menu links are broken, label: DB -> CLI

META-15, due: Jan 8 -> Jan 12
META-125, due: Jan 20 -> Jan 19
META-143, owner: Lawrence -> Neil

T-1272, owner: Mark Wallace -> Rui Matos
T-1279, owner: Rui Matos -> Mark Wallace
___
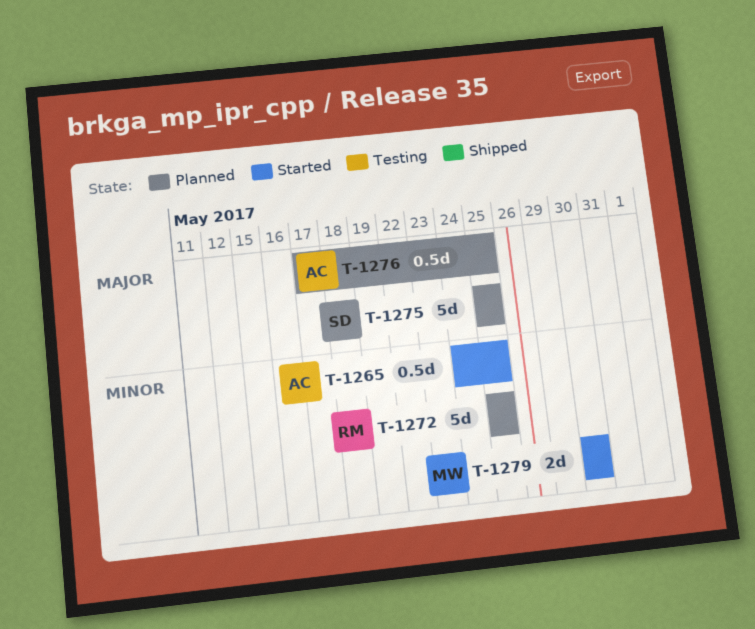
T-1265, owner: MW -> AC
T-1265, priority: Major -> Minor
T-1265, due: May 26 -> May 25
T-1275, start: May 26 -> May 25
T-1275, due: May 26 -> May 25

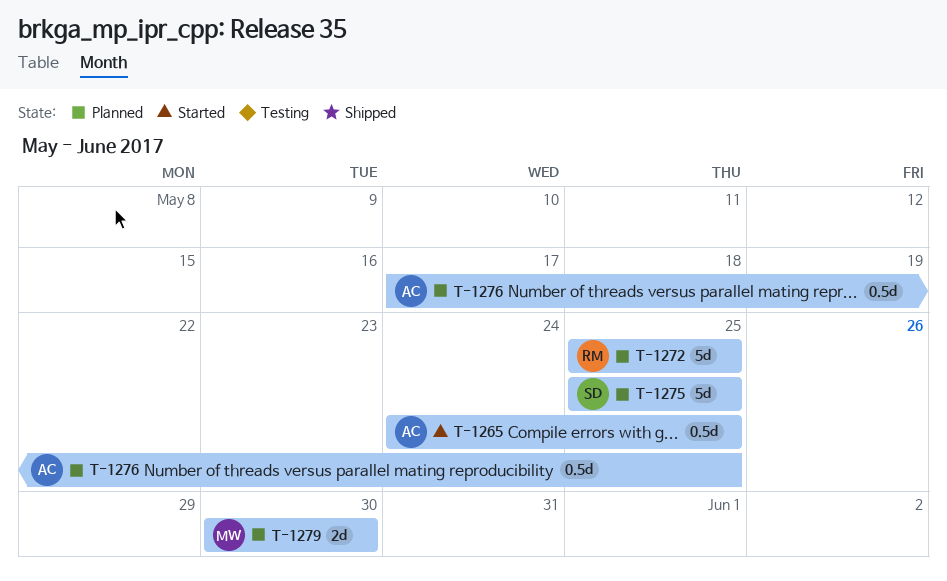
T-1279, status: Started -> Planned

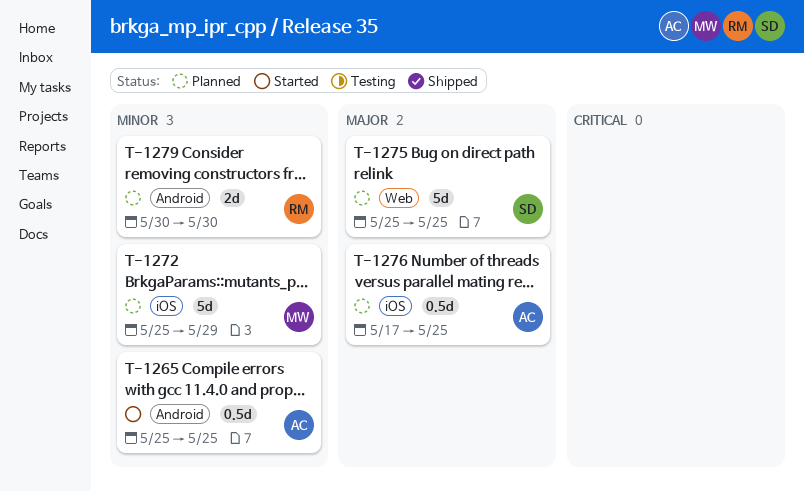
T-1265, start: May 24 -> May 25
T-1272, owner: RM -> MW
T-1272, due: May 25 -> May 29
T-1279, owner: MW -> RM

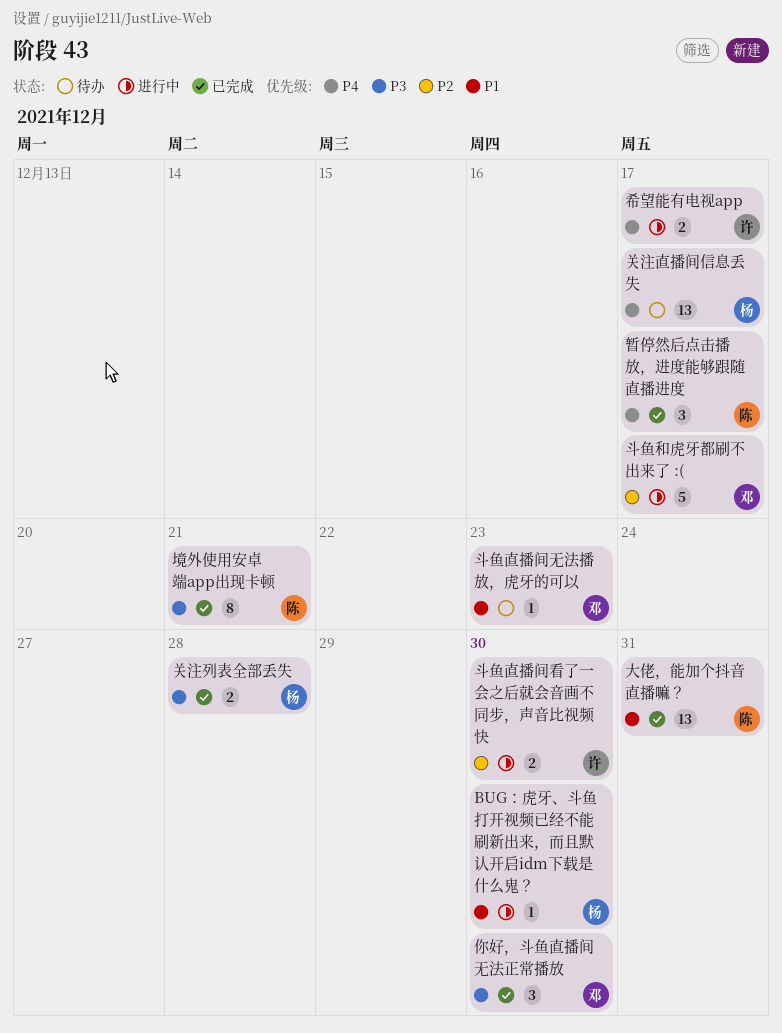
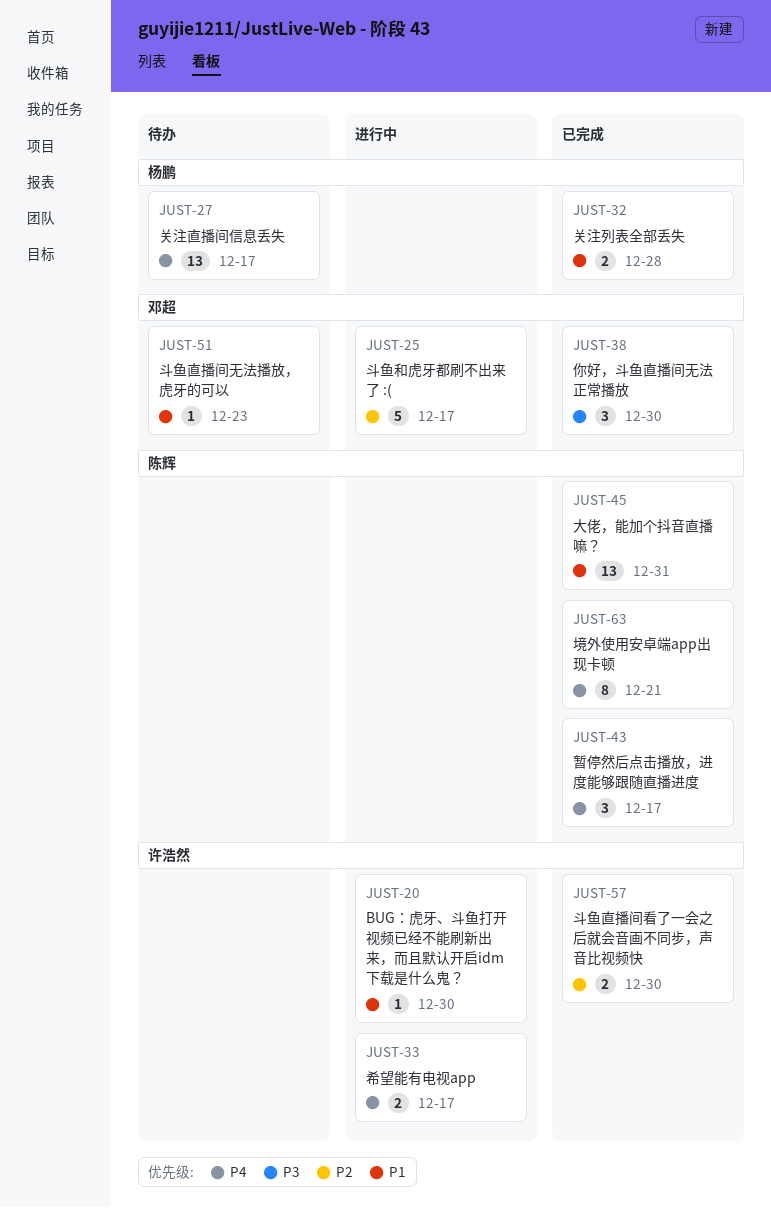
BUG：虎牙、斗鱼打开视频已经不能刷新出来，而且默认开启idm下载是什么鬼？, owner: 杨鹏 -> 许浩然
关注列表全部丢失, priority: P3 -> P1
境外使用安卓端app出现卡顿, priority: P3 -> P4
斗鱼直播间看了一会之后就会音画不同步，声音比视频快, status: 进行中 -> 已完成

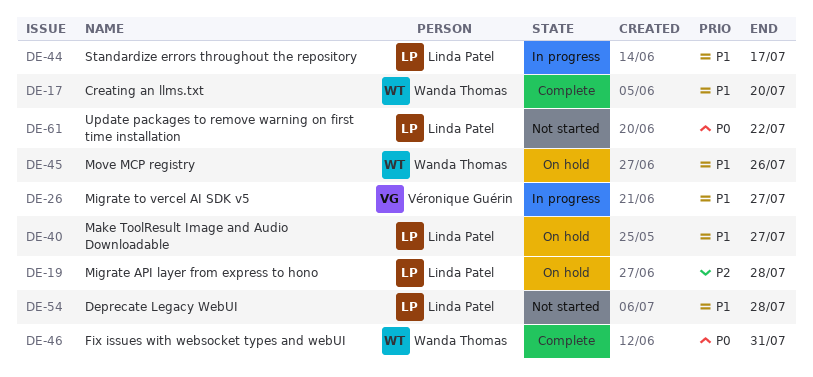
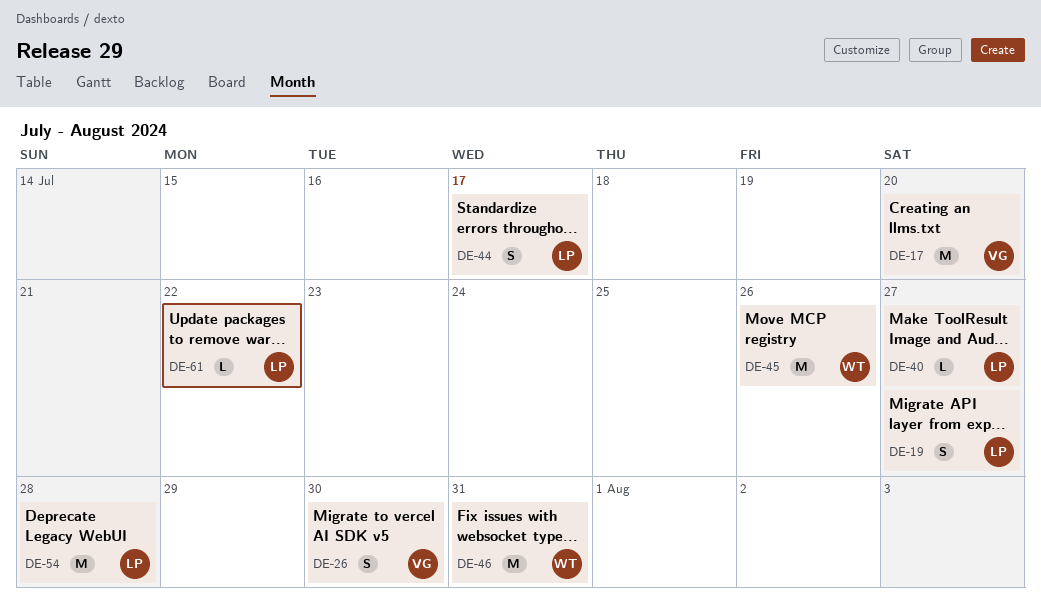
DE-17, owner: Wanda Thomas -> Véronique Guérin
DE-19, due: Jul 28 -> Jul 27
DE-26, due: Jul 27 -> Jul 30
___
### TASK TO COMPLETE:
Beginning at the line with "menu links are broken, label: DB -> CLI" and stopping after the line with "T-1279, owner: Rui Matos -> Mark Wallace", please write out every line of the data above exactly and nothing else.

### SOLUTION:
menu links are broken, label: DB -> CLI

META-15, due: Jan 8 -> Jan 12
META-125, due: Jan 20 -> Jan 19
META-143, owner: Lawrence -> Neil

T-1272, owner: Mark Wallace -> Rui Matos
T-1279, owner: Rui Matos -> Mark Wallace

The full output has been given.